The v1 modeling-task-spec implementations provide runtime arguments similar to below. We present examples of the args for node_anchor_based_link_prediction_modeling_task_spec.py here. These are most relevant to the legacy path; in-memory training scripts typically define their own runtime arguments in trainerArgs.

Training environment parameters (number of workers for different dataloaders)
- train_main_num_workers
- train_random_negative_num_workers
- val_main_num_workers
- val_random_negative_num_workers
- test_main_num_workers
- test_random_negative_num_workers
Note that training involves multiple dataloaders simultaneously. Take care to specify these parameters in a way which avoids overburdening your machine. It is recommended to specify (train_main_sample_num_workers + train_random_sample_num_workers + val_main_sample_num_workers + val_random_sample_num_workers < num_cpus), and (test_main_sample_num_workers + test_random_sample_num_workers < num_cpus) to avoid training stalling due to contention.
Modifying the GNN model:
- Specified by arg gnn_model_class_path
  - Some Sample GNN models are defined here and initialized in the init_model function in ModelingTaskSpec. When trying different GNN models, it is recommended to also include the new GNN architectures under the same file and declare them as is currently done. This cannot currently be done from the default GbmlConfig yaml.
Non Exhaustive list of Model parameters:
- hidden_dim: dimension of the hidden layers
- num_layers: number of layers in the GNN
- out_channels: dimension of the output embeddings
- should_l2_normalize_embedding_layer_output: whether apply L2 normalization on the output embeddings
Non Exhaustive list of Training parameters:
- num_heads
- val_every_num_batches: validation frequence per training batches
- num_val_batches: number of validation batches
- num_test_batches: number of testing batches
- optim_class_path: defaults to “torch.optim.Adam”
- optim_lr: learning rate of the optimizer
- optim_weight_decay: weight decay of the optimizer
- clip_grad_norm
- lr_scheduler_name: defaults to “torch.optim.lr_scheduler.ConstantLR”

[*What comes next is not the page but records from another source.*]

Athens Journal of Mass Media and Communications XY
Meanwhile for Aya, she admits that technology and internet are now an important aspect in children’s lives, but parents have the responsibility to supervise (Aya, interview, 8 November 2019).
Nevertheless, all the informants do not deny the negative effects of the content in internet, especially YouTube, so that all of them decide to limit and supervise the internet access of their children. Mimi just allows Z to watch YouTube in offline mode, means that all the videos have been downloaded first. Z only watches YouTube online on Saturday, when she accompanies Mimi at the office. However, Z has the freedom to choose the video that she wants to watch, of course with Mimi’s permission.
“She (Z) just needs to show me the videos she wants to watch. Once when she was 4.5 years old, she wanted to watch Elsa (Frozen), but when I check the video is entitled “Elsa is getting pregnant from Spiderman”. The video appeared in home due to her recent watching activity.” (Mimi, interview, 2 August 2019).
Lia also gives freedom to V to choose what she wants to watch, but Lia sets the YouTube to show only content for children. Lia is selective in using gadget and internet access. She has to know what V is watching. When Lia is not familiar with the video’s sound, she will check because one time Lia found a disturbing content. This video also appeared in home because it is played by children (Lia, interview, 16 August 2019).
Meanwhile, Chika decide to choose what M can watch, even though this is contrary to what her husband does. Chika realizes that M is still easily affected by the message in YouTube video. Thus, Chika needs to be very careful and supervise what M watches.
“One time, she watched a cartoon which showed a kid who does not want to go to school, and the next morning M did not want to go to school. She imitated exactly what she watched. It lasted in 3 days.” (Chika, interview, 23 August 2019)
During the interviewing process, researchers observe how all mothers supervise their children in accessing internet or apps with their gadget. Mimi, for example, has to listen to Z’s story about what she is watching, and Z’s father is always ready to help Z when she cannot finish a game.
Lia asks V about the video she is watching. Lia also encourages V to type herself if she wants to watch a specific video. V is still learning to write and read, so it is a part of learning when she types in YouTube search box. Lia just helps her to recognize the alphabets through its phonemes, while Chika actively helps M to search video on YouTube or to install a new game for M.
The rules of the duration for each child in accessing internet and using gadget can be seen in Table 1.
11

- factor: param for lr scheduler
- total_iters: param for lr scheduler
- main_sample_batch_size: training batch size
- random_negative_sample_batch_size: random negative sample batch size for training
- random_negative_sample_batch_size_for_evaluation: random negative sample batch size for evaluation
- train_main_num_workers
- val_main_num_workers
- test_main_num_workers
- train_random_negative_num_workers
- val_random_negative_num_workers
- test_random_negative_num_workers
- early_stop_criterion: defaults to “loss”

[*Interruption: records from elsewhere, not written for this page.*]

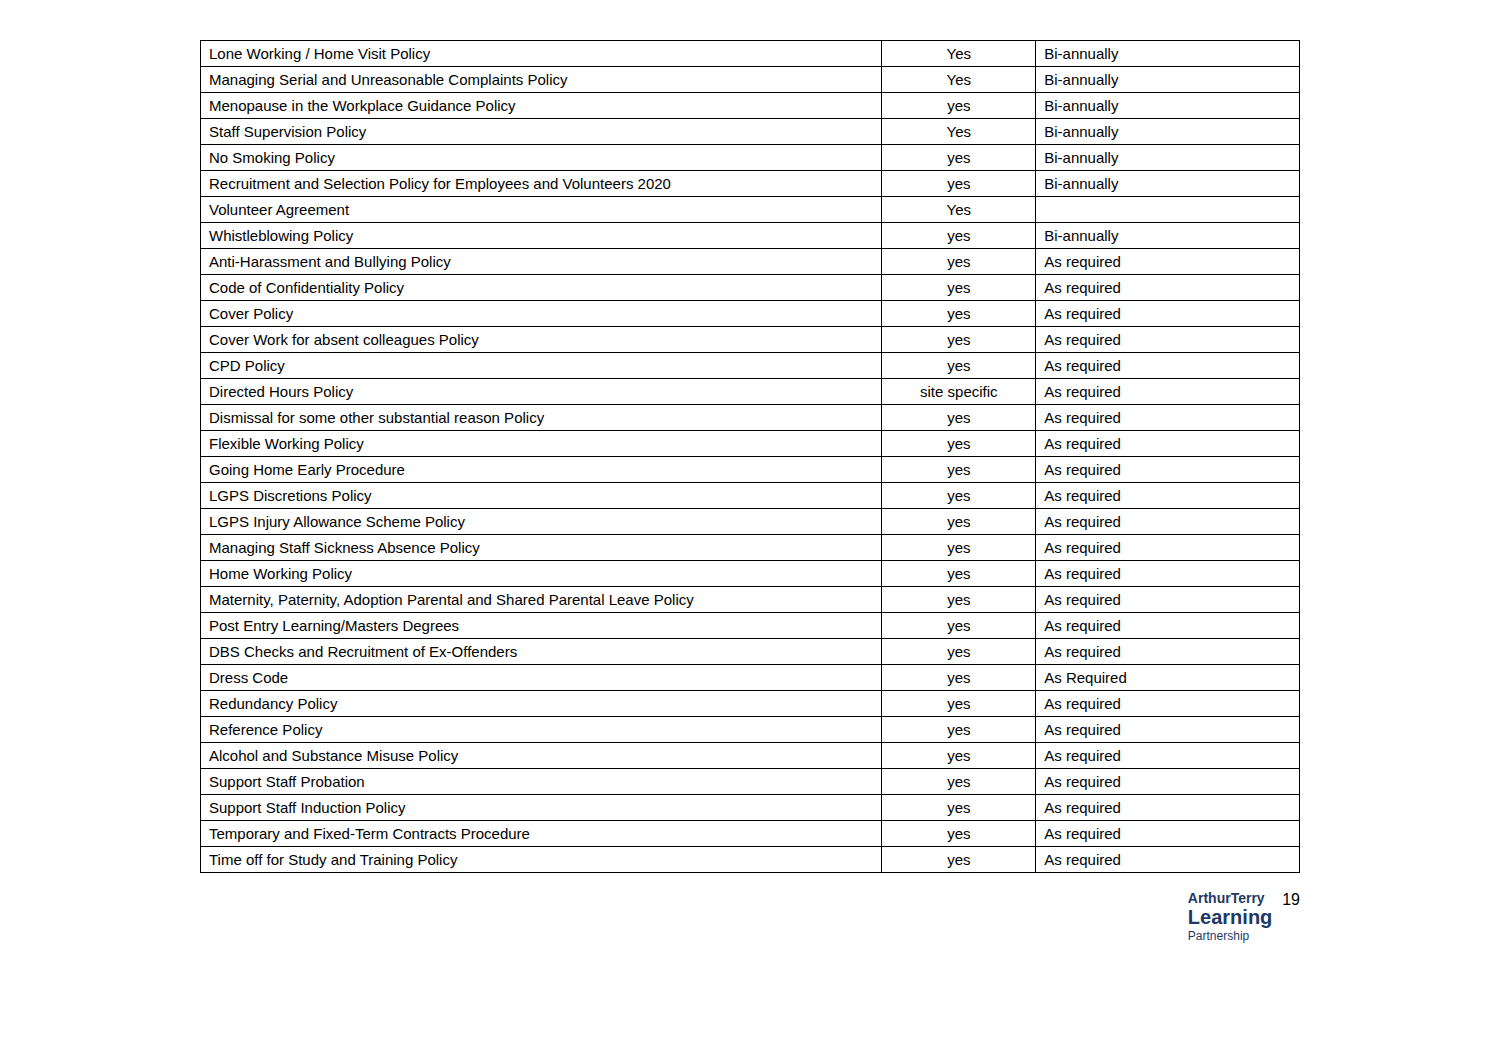| Lone Working / Home Visit Policy | Yes | Bi-annually |
| Managing Serial and Unreasonable Complaints Policy | Yes | Bi-annually |
| Menopause in the Workplace Guidance Policy | yes | Bi-annually |
| Staff Supervision Policy | Yes | Bi-annually |
| No Smoking Policy | yes | Bi-annually |
| Recruitment and Selection Policy for Employees and Volunteers 2020 | yes | Bi-annually |
| Volunteer Agreement | Yes | |
| Whistleblowing Policy | yes | Bi-annually |
| Anti-Harassment and Bullying Policy | yes | As required |
| Code of Confidentiality Policy | yes | As required |
| Cover Policy | yes | As required |
| Cover Work for absent colleagues Policy | yes | As required |
| CPD Policy | yes | As required |
| Directed Hours Policy | site specific | As required |
| Dismissal for some other substantial reason Policy | yes | As required |
| Flexible Working Policy | yes | As required |
| Going Home Early Procedure | yes | As required |
| LGPS Discretions Policy | yes | As required |
| LGPS Injury Allowance Scheme Policy | yes | As required |
| Managing Staff Sickness Absence Policy | yes | As required |
| Home Working Policy | yes | As required |
| Maternity, Paternity, Adoption Parental and Shared Parental Leave Policy | yes | As required |
| Post Entry Learning/Masters Degrees | yes | As required |
| DBS Checks and Recruitment of Ex-Offenders | yes | As required |
| Dress Code | yes | As Required |
| Redundancy Policy | yes | As required |
| Reference Policy | yes | As required |
| Alcohol and Substance Misuse Policy | yes | As required |
| Support Staff Probation | yes | As required |
| Support Staff Induction Policy | yes | As required |
| Temporary and Fixed-Term Contracts Procedure | yes | As required |
| Time off for Study and Training Policy | yes | As required |
Arthur Terry
Learning
Partnership 19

- early_stop_patience: patience for earlystopping
- task_path: python class path to supported training tasks i.e. Retrieval gigl.src.common.models.layers.task.Retrieval; see gigl.src.common.models.layers.task.py for more info
- softmax_temp: temperature parameter in the softmax loss
- should_remove_accidental_hits

Background for distributed training#

Trainer currently uses PyTorch distributed training abstractions to enable multi-node and multi-GPU training. Some useful terminology and links to learn about these abstractions below.

WORLD: Group of processes/workers that are used for distributed training.

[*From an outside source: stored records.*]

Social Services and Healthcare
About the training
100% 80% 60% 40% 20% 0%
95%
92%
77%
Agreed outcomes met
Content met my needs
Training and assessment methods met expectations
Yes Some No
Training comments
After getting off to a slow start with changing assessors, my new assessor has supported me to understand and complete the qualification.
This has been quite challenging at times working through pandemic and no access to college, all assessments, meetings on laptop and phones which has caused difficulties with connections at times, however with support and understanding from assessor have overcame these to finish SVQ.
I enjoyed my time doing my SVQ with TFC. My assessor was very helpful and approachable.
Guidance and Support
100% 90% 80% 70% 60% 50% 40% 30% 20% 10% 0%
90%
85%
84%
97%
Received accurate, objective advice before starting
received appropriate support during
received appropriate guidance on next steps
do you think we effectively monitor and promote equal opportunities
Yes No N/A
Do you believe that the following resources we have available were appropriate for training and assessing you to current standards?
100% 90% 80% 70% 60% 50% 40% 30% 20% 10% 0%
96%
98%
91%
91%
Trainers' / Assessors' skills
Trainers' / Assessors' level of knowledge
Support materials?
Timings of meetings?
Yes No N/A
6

WORLD_SIZE: The number of processes/workers in the distributed training WORLD.
RANK: The unique id (usually index) of the process/worker in the distributed training WORLD.
Data loader worker: A worker used specifically for loading data; if the dataloader worker is utilizing the same thread/process as a worker in distributed training WORLD, then we may incur blocking execution of training, resulting in slowdowns.
Distributed Data Parallel: Pytorch’s version of Data parallalism across different processes (could even be processes on different machines), to speed up traiing on large datasets.
TORCH.DISTRIBUTED package: A torch package containing tools for distributed communication and trainings.
- Defines backends for distributed communication like gloo and nccl - as a ML practitioner you should not worry about how these work, but important to know what devices and collective functions they support.
- Contains “Collective functions” like torch.distributed.broadcast, torch.distributed.all_gather, et al. which allow communication of tensors across the WORLD.